Compion says the river water sampling and monitoring programme of the GRDM strives to provide accurate and consistent information. He added, “Sampling results assist to determine the main sources of pollution and to introduce specific interventions aimed at addressing these identified sources of pollution”.

The water quality monitoring function rendered by the EHPs of GRDM includes the following:

  • Monitoring of quality and availability of water intended for human consumption, recreation or use by industries;
  • Regular taking of water samples for analysis;
  • Identification and control of sources of water pollution;
  • Protection of water sources and resources by enforcement of legislation relating to the water quality;
  • Taking of samples for wastewater quality compliance;
  • Enforcement of legislation to ensure a supply of water safe for health (Water Services Act, 1977), Act No 108 of 1997) and South African National Standards (SANS Code 241).
  • Introduction of corrective and preventative actions (e.g., making recommendations to relevant authorities);
  • Implementation of health and hygiene awareness actions and education relating to the water supply.

Whenever risks can compromise safe drinking water in communities, the GRDM takes a preventative approach.

Sampling results serve to evaluate the suitability of the water of the various rivers for irrigation, livestock watering, recreational and domestic purposes and according to the following standards/ guidelines:

  • Wastewater limit values applicable to the discharge of wastewater into a water source in terms of the National Water Act, Act No. 36 of 1998.

==*==

■ Brief
Transcribe the part of the river water monitoring passage that opens with the words "The water quality monitoring" and closes with "(SANS Code 241).". The lines that come next are separate material, unrelated to the river water monitoring passage.

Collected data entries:
==*==

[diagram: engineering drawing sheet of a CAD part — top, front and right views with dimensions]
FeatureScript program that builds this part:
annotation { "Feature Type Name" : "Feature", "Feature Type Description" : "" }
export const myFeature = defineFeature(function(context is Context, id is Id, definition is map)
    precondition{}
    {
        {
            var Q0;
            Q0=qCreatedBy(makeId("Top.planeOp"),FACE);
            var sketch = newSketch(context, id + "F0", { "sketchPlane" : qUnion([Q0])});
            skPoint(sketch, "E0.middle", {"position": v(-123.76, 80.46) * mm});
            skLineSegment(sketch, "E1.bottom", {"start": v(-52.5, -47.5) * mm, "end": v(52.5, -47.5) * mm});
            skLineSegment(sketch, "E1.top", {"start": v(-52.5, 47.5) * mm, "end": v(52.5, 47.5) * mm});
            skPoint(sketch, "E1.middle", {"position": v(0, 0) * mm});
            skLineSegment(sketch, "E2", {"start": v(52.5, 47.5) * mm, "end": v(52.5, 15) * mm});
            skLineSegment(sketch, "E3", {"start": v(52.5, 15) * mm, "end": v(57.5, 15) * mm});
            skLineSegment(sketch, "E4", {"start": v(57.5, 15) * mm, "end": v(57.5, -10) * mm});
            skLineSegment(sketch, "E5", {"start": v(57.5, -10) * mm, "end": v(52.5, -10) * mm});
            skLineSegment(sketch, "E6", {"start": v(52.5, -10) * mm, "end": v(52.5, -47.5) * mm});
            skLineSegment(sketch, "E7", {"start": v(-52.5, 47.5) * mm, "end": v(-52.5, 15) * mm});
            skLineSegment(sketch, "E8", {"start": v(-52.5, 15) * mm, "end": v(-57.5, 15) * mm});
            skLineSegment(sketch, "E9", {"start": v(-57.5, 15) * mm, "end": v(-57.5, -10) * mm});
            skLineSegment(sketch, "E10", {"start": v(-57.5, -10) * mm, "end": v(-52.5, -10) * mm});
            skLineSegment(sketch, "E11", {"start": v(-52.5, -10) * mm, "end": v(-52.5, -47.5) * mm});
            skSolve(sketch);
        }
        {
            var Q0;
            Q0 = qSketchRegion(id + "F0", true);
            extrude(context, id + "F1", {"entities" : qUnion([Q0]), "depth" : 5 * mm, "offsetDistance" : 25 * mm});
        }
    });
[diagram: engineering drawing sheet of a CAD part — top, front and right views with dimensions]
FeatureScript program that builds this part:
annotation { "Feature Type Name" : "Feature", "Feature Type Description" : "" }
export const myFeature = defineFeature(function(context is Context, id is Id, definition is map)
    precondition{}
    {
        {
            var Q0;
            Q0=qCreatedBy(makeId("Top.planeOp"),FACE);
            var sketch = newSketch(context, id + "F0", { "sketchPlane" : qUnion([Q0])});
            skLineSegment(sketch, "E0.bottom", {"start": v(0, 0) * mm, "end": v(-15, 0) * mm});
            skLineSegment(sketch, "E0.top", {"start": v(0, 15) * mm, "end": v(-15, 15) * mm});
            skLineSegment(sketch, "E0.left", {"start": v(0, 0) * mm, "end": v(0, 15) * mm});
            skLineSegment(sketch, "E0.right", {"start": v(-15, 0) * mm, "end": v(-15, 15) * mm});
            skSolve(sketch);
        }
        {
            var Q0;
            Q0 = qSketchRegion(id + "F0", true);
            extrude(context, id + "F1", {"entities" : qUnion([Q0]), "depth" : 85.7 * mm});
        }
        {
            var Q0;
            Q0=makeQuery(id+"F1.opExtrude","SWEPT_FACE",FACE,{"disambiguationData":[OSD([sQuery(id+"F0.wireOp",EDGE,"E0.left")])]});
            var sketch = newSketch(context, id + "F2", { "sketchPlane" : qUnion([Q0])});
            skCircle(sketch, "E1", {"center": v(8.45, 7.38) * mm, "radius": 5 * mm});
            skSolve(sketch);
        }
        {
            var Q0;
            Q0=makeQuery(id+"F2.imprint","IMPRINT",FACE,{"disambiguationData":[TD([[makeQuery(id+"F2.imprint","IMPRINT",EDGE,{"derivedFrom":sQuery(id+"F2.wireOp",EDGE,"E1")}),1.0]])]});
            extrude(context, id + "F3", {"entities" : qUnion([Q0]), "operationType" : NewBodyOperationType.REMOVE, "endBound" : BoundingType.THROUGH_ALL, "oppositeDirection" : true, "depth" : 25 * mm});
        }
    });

==*==

■ Expected answer
The water quality monitoring function rendered by the EHPs of GRDM includes the following:

  • Monitoring of quality and availability of water intended for human consumption, recreation or use by industries;
  • Regular taking of water samples for analysis;
  • Identification and control of sources of water pollution;
  • Protection of water sources and resources by enforcement of legislation relating to the water quality;
  • Taking of samples for wastewater quality compliance;
  • Enforcement of legislation to ensure a supply of water safe for health (Water Services Act, 1977), Act No 108 of 1997) and South African National Standards (SANS Code 241).